Entries excerpted from a collection

======

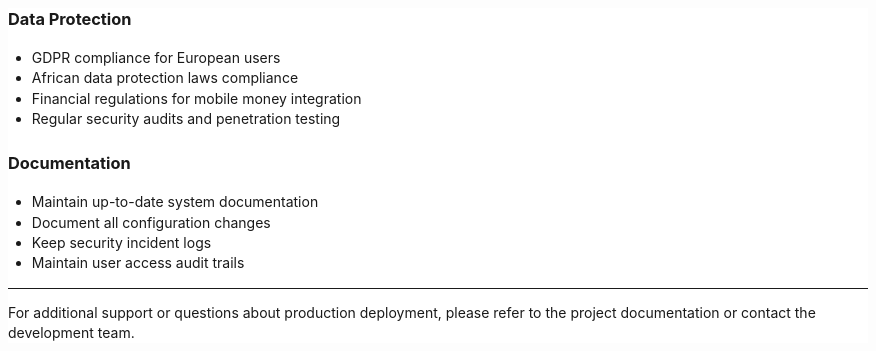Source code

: ### Data Protection
- GDPR compliance for European users
- African data protection laws compliance
- Financial regulations for mobile money integration
- Regular security audits and penetration testing

### Documentation
- Maintain up-to-date system documentation
- Document all configuration changes
- Keep security incident logs
- Maintain user access audit trails

---

For additional support or questions about production deployment, please refer to the project documentation or contact the development team.
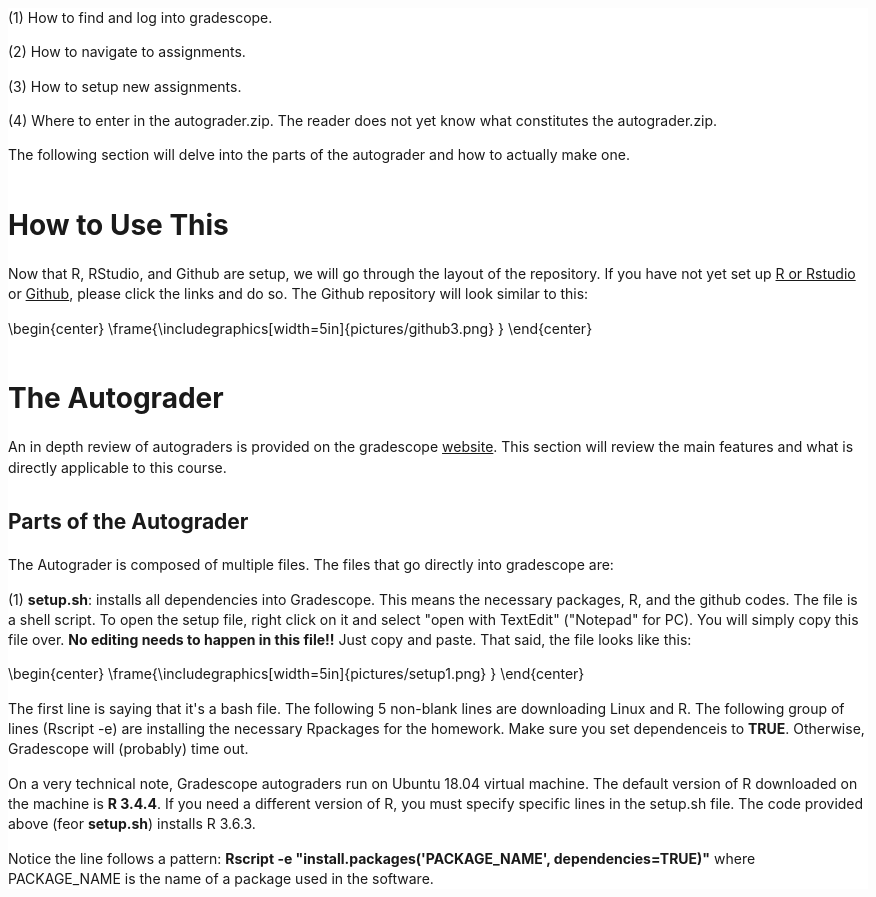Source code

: (1) How to find and log into gradescope.

(2) How to navigate to assignments.

(3) How to setup new assignments.

(4) Where to enter in the autograder.zip. The reader does not yet know what constitutes the autograder.zip.



The following section will delve into the parts of the autograder and how to actually make one.

# How to Use This 

Now that R, RStudio, and Github are setup, we will go through the layout of the repository. If you have not yet set up [R or Rstudio](#r_and_rstudio) or [Github](#github), please click the links and do so. The Github repository will look similar to this:

\begin{center}
\frame{\includegraphics[width=5in]{pictures/github3.png} }
\end{center}


# The Autograder

An in depth review of autograders is provided on the gradescope [website](https://gradescope-autograders.readthedocs.io/en/latest/). This section will review the main features and what is directly applicable to this course.

## Parts of the Autograder

The Autograder is composed of multiple files. The files that go directly into gradescope are:

(1) **setup.sh**: installs all dependencies into Gradescope. This means the necessary packages, R, and the github codes. The file is a shell script. To open the setup file, right click on it and select "open with TextEdit" ("Notepad" for PC). You will simply copy this file over. **No editing needs to happen in this file!!** Just copy and paste. That said, the file looks like this:

\begin{center}
\frame{\includegraphics[width=5in]{pictures/setup1.png} }
\end{center}

The first line is saying that it's a bash file. The following 5 non-blank lines are downloading Linux and R. The following group of lines (Rscript -e) are installing the necessary Rpackages for the homework. Make sure you set dependenceis to **TRUE**. Otherwise, Gradescope will (probably) time out.

On a very technical note, Gradescope autograders run on Ubuntu 18.04 virtual machine. The default version of R downloaded on the machine is **R 3.4.4**. If you need a different version of R, you must specify specific lines in the setup.sh file. The code provided above (feor **setup.sh**) installs R 3.6.3.

Notice the line follows a pattern: **Rscript -e "install.packages('PACKAGE_NAME', dependencies=TRUE)"** where PACKAGE_NAME is the name of a package used in the software.



[^note]: JSON is a way to store data. No need to know anything else because of the fill-in-the-table approach!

======

:: How to complete this task ::
Transcribe the text of every entry above word for word, leaving the pictures out of your answer.

:: Answer to this exercise ::
Source code

: ### Data Protection
- GDPR compliance for European users
- African data protection laws compliance
- Financial regulations for mobile money integration
- Regular security audits and penetration testing

### Documentation
- Maintain up-to-date system documentation
- Document all configuration changes
- Keep security incident logs
- Maintain user access audit trails

---

For additional support or questions about production deployment, please refer to the project documentation or contact the development team.
Source code

: (1) How to find and log into gradescope.

(2) How to navigate to assignments.

(3) How to setup new assignments.

(4) Where to enter in the autograder.zip. The reader does not yet know what constitutes the autograder.zip.



The following section will delve into the parts of the autograder and how to actually make one.

# How to Use This 

Now that R, RStudio, and Github are setup, we will go through the layout of the repository. If you have not yet set up [R or Rstudio](#r_and_rstudio) or [Github](#github), please click the links and do so. The Github repository will look similar to this:

\begin{center}
\frame{\includegraphics[width=5in]{pictures/github3.png} }
\end{center}


# The Autograder

An in depth review of autograders is provided on the gradescope [website](https://gradescope-autograders.readthedocs.io/en/latest/). This section will review the main features and what is directly applicable to this course.

## Parts of the Autograder

The Autograder is composed of multiple files. The files that go directly into gradescope are:

(1) **setup.sh**: installs all dependencies into Gradescope. This means the necessary packages, R, and the github codes. The file is a shell script. To open the setup file, right click on it and select "open with TextEdit" ("Notepad" for PC). You will simply copy this file over. **No editing needs to happen in this file!!** Just copy and paste. That said, the file looks like this:

\begin{center}
\frame{\includegraphics[width=5in]{pictures/setup1.png} }
\end{center}

The first line is saying that it's a bash file. The following 5 non-blank lines are downloading Linux and R. The following group of lines (Rscript -e) are installing the necessary Rpackages for the homework. Make sure you set dependenceis to **TRUE**. Otherwise, Gradescope will (probably) time out.

On a very technical note, Gradescope autograders run on Ubuntu 18.04 virtual machine. The default version of R downloaded on the machine is **R 3.4.4**. If you need a different version of R, you must specify specific lines in the setup.sh file. The code provided above (feor **setup.sh**) installs R 3.6.3.

Notice the line follows a pattern: **Rscript -e "install.packages('PACKAGE_NAME', dependencies=TRUE)"** where PACKAGE_NAME is the name of a package used in the software.



[^note]: JSON is a way to store data. No need to know anything else because of the fill-in-the-table approach!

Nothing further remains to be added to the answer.